Information will be exchanged by the Competent Authorities nine months after the year-end. The first due date for exchange by the Competent Authorities was 30 September 2016 for the years ended 31 December 2015 and 2014 for UK reportable accounts and was 30 September 2015 for the year ended 31 December 2014 for US reportable accounts. The reporting deadline for reportable accounts is 31 July.
The Gibraltar government was an early adopter of the OECD Common Reporting Standard (CRS). The legislation was enacted on 22 December 2016. The first date that information was exchanged by the Competent Authorities was 30 September 2017 for the period ended 31 December 2016. The reporting deadline for reportable accounts is 31 July.
The Country-by-Country Reporting Regime was introduced into Gibraltar in 2017 as part of Article 13 of the OECD Base Erosion and Profit Shifting (BEPS) Action Plan.
Under this regime, where a Gibraltar tax resident company is the ultimate parent entity of a multinational enterprise (MNE) group with consolidated revenue of at least EUR 750 million, it will be obligated, for fiscal years commencing on or after 1 January 2016, to file, within 12 months of the end of the fiscal year, a CbC report containing the following information with regards to each jurisdiction in which the group operates:
- Profit or loss before tax.
- Income tax paid.
- Income tax accrued.
- Stated capital.
- Accumulated earnings.
- Number of employees.
- Tangible assets other than cash or cash equivalents.

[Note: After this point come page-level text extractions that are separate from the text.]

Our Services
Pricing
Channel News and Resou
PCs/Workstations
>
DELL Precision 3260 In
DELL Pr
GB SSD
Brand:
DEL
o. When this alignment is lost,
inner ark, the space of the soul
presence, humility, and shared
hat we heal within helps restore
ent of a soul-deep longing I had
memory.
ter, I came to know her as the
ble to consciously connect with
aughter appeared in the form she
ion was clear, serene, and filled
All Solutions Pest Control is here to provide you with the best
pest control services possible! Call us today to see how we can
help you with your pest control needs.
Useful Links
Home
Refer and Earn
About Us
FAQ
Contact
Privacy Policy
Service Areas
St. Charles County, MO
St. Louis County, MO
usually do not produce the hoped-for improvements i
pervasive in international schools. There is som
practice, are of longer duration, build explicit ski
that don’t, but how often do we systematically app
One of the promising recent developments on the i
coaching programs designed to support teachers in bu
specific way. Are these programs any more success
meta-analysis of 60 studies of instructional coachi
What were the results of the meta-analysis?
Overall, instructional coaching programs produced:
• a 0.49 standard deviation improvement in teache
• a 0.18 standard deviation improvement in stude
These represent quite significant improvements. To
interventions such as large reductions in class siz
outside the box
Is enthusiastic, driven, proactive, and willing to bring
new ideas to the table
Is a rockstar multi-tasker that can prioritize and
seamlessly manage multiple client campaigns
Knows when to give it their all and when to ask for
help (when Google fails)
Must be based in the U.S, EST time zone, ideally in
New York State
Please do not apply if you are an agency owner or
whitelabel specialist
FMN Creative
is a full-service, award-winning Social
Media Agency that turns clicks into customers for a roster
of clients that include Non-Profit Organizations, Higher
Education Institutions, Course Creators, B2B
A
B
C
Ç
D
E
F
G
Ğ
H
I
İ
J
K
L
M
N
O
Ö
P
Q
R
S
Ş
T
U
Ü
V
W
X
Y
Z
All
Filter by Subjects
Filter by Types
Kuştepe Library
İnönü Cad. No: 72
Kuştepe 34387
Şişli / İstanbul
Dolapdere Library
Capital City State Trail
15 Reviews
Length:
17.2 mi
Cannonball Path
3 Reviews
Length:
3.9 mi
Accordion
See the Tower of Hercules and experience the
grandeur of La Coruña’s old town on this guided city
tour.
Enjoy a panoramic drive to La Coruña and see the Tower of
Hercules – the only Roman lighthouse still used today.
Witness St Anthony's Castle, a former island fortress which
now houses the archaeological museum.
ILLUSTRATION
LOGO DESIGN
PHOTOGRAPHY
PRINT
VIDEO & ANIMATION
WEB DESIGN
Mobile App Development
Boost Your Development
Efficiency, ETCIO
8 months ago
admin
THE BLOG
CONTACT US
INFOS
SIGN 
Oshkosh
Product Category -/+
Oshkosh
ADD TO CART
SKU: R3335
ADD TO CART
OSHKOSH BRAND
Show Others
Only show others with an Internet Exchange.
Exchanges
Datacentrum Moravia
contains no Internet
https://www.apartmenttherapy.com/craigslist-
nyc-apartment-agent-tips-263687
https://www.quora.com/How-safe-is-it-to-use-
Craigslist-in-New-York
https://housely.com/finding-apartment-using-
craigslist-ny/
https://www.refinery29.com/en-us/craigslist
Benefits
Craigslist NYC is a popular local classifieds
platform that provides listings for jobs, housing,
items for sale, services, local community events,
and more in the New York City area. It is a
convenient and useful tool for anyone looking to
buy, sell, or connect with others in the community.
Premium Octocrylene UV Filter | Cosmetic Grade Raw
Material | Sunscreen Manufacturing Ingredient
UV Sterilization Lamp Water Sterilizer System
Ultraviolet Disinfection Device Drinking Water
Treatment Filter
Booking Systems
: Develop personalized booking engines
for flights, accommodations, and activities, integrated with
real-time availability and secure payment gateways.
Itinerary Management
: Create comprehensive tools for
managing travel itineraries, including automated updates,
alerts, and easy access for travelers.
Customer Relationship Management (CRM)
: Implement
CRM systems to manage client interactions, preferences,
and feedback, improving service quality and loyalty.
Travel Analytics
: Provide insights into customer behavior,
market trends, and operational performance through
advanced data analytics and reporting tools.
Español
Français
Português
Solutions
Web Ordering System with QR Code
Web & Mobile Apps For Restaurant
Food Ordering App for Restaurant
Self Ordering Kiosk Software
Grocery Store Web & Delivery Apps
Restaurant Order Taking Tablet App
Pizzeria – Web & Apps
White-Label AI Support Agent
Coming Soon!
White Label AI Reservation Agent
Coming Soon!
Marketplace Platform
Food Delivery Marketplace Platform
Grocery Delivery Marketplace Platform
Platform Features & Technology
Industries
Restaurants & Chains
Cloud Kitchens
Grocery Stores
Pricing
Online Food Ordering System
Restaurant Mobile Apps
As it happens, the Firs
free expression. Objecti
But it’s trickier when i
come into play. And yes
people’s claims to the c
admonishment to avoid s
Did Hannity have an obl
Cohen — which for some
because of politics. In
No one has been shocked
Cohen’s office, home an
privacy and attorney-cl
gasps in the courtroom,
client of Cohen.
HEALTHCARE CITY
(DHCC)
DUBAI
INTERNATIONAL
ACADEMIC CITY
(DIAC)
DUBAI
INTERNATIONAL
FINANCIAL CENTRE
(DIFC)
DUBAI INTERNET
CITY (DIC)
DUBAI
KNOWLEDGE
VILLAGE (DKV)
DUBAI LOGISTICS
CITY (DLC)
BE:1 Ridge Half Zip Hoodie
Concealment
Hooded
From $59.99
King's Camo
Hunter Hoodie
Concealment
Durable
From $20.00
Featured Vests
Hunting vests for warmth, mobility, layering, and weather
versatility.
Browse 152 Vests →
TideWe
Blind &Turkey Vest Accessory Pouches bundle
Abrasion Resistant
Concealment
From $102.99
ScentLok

The report also requires identification of each constituent entity of the group, setting out for each entity the jurisdiction of tax residence (where different also the country of registration) as well as the nature of the main business activity.
The regulations also impose a requirement for a Gibraltar constituent entity to report in cases where it is not the ultimate parent entity, these are either where (i) the ultimate parent entity is not required to provide a report in its jurisdiction of residence, (ii) the jurisdiction of residence of the ultimate parent entity does not have a qualifying competent authority agreement with Gibraltar at the date the report is required, or (iii) there has been a systematic failure by the jurisdiction of tax residence of the ultimate parent entity and the Commissioner has notified the Gibraltar constituent entity that the failure has occurred. In these cases, the first reporting period is for fiscal years commencing on or after 1 January 2017.
There are notification requirements in the regulations. A Gibraltar constituent entity must notify the Commissioner if it is an ultimate parent entity, a surrogate parent entity, or in cases where it will be filing a CbC report because there has been a systematic failure by the jurisdiction of tax residence of the ultimate parent entity and the Commissioner has notified the Gibraltar constituent entity of this. A notification must also be made by a Gibraltar constituent entity who does not fall into the above mentioned categories. This type of notification must provide the identity and the jurisdiction of tax residence of the constituent entity required to file the CbC report on behalf of its MNE group. These notifications must be made in writing no later than nine months after the year-end of the Gibraltar constituent entity.
Gibraltar has also signed Tax Information Exchange Agreements (TIEAs) with a number of jurisdictions.